Wednesday, January 29, 2014

British vs. American War Movies

Since I enjoy WWII movies, I appreciated John Howard's Reid's insight into films made about the war:

No greater contrast can be found than that between the war-time propaganda movies made by England and America.  The Hollywood product is full of false heroics and exaggeratedly racist bravado (“One of us is worth ten of them”), glamorized action and an enormous amount of dame chasing on leave.  The British movies are soberly realistic to a fault...; little attempt is made to glamorize war and give it a glossy sheen of high adventure (although there is plenty of tension, war is usually shown in all its horror and futility and mindless waste); whilst Germans are invariably presented as lacking the quick wits of the English, they are still a force to be taken extremely seriously; and leaves are usually spent quietly with family in environs far removed from high-stepping night clubs.
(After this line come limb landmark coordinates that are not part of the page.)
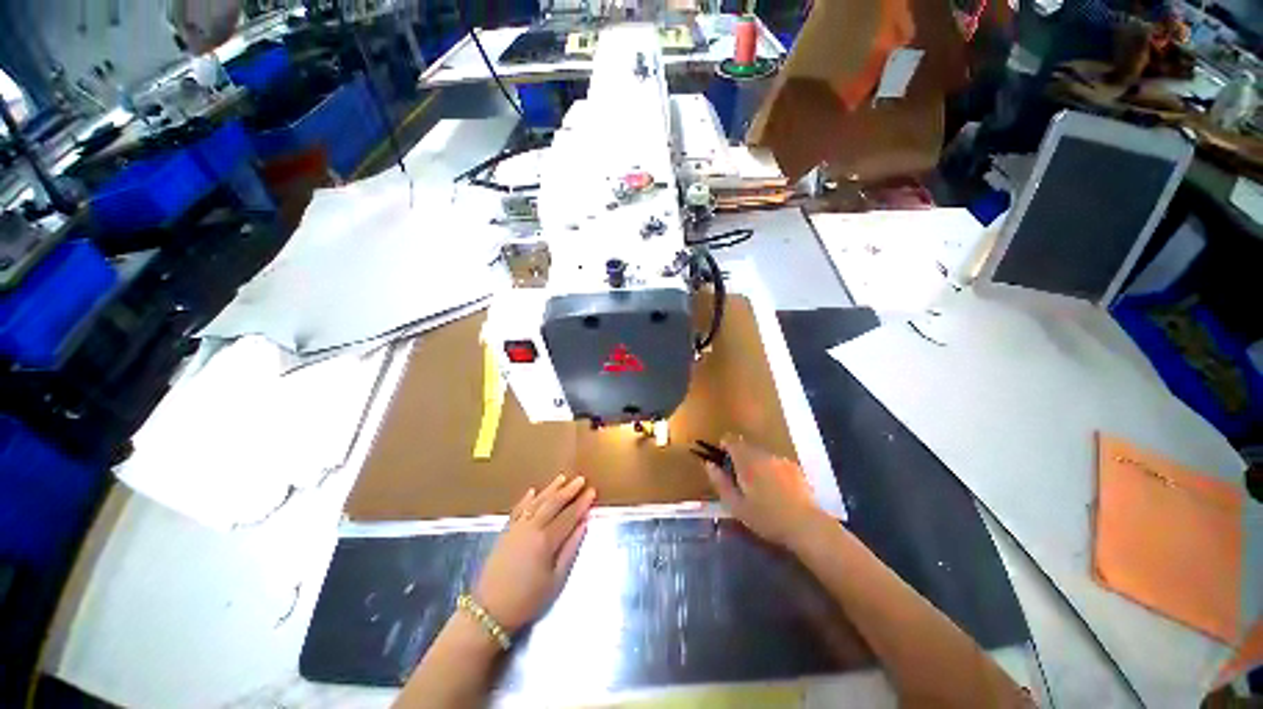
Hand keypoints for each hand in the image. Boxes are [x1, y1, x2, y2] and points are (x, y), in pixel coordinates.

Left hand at [473, 474, 594, 633]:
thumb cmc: (527, 600)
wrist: (489, 611)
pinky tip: (533, 491)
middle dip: (568, 490)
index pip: (569, 516)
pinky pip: (518, 509)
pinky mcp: (505, 531)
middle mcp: (532, 528)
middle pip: (553, 503)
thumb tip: (583, 525)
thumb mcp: (556, 580)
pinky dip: (526, 498)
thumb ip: (571, 549)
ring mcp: (517, 527)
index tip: (592, 491)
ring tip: (562, 478)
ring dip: (550, 489)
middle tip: (581, 479)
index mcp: (546, 540)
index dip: (582, 503)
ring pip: (537, 502)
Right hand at [702, 435, 827, 550]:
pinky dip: (770, 470)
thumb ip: (720, 483)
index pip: (731, 440)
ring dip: (755, 464)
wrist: (806, 526)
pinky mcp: (795, 468)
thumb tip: (709, 464)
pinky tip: (776, 490)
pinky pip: (775, 463)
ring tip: (758, 488)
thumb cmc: (766, 518)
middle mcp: (763, 454)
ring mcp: (781, 460)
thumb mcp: (736, 506)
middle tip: (738, 480)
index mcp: (747, 460)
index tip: (721, 461)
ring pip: (761, 455)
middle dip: (739, 458)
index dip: (723, 447)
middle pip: (746, 446)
(from p. 248 in Reid’s 140 All-Time Must-See Movies for Film Lovers
)

Over time (because of all the books I've read about it) I've learned to prefer the more "truthful" portrayals of the war over the morale boosters, but I enjoy them both.

2 comments:

Laure Covert said...

I just posted on To End All Wars by Ernest Gordon which has a movie made from his story. I haven't seen the movie yet. One review rated it very high in violence - but then Japanese POW camps were awful!

SlimJim said...

I have quite a few war movies in my DVD collection. I think the British war movies are more "real" "more gutsy than the American films. British films are more factual, American films rely on fiction way too much.